I enjoy Stephen Fry in TV bite-sized doses as a compere or narrator and especially as an impassioned debater. He always has something to say, most times interesting and usually erudite. Like a number of such ebullient personalities, he can lead to overdosing at times and he comes perilously close in the opening of this novel. That stage is overwhelmingly devoted to the sometime poet and appropriately sacked theatre critic, Ted Wallace, either narrating direct to the reader or writing incredibly long letters to character Jane who has set him off on an investigatory expedition to a modern country house.
An important aside here … this tale novel has been made into a film being released at this moment. Ted, who is an amalgam of Fry and Kingsley Amis is played by Roger Allam and editor Rupert Keynes by the tasty Russell Tovey along with some eye candy young men including the cast of an homerotic Titus Andronicus (!) – I look forward to it. Tim McInnerny plays the role of Oliver Mills, a typical lecherous old queen and defrocked priest, who always wants one more conquest and has the dreary habit of using rhyming slang to the point of tedium – ‘Amanda Amazement’ – one of my pet hates. On the other hand, I do enjoy a good limerick and here Fry obliges with one for ted
‘There was an old lecher named Ted
Who was known to be useless in bed
He’d fumble and push
And screw the poor mattress instead.’
The time gap between the writing and filming is indicative of the book’s mixed reception. It is composed of a number of elements that clearly arise from Fry’s interests and background. There is the lengthy Amis-like blustering vituperation that dominates initially and returns regularly (often with laugh-out-loud material). You can visualize and hear Fry enunciate every acid syllable. There is the grudging use of a computer to explain away Ted’s epistolary extravagance (Fry is a technophile). There is the quite extended reference to anti-Semitism and its familial sequelae (Fry has had this experience from his Jewish mother’s background and, in 2005, discovering the desecration of his great grandfather’s grave). Central to the development of the investigation (it is only just a narrative) are Fry’s views on religion, hucksterism and science.

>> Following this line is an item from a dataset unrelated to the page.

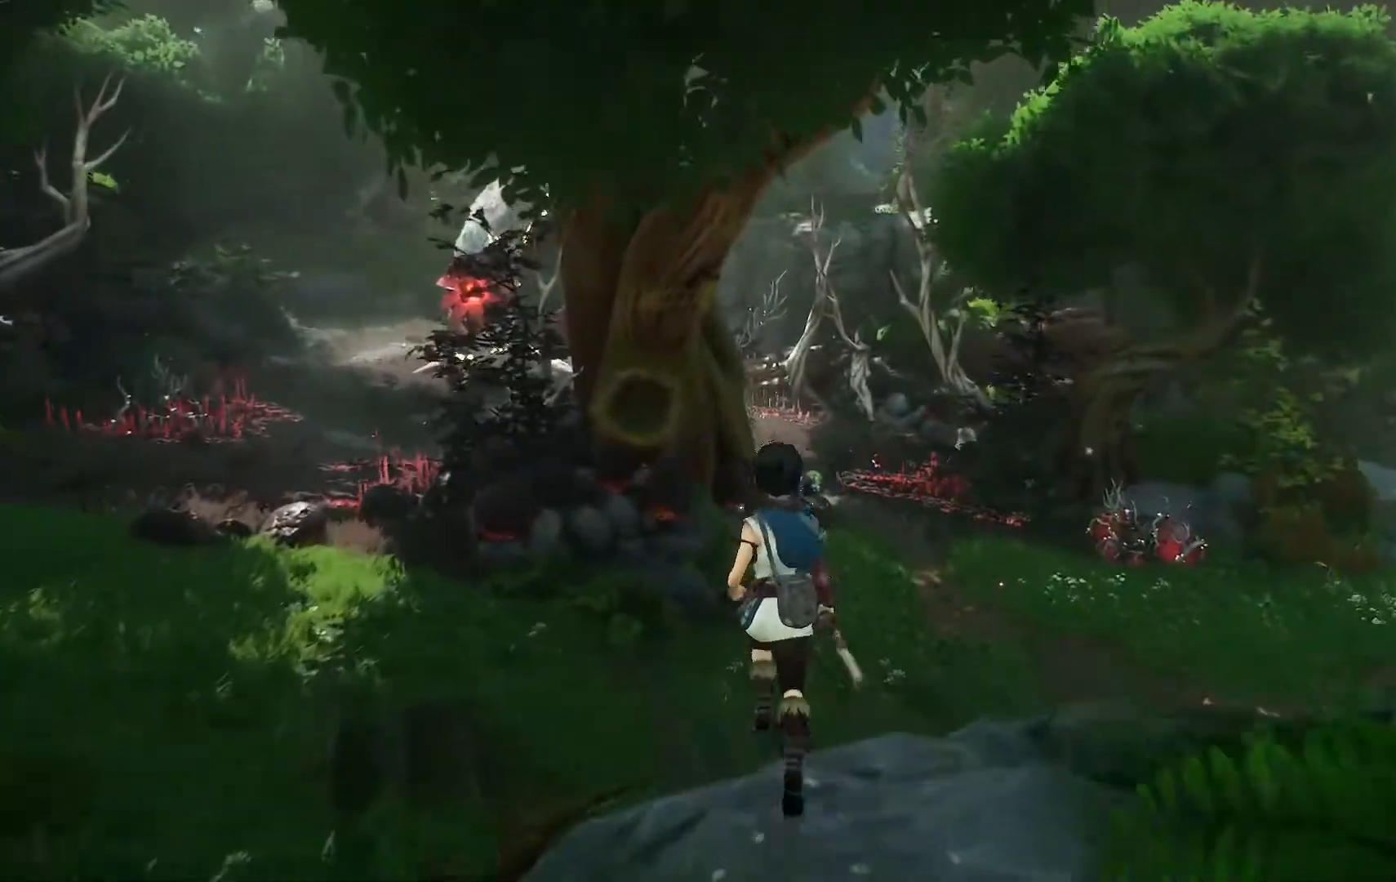
{"buttons": [], "left_stick": "up", "right_stick": "center", "events": [[34, "L1", "down"], [401, "L1", "up"]]}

So, there is a vaguely Agatha Christie investigation taking place largely in a modern luxurious country house with all the consumptory (made that up) delights Ted enjoys (he does his best thinking in a warm bath with a good scotch). The characters are vintage country house and county society but with lots of poking fun and some interesting denouments (I’m having a Fry attack). The nature of what is being investigated is initially unclear but emerges (for me) as an hilarious secret with a very sexual component involving both humans and livestock. Its nature is revealed to the reader in a scene that may defeat filming (I shall see) and to the unknowing house guests in a typical Agatha Christie conclusion.
Not the greatest novel of its type but with much to enjoy especially if your thinking is partly in tune with Fry. It brought back memories to me of at least one person who could well have lived the role of Ted to a T. Patchy but finally enjoyable.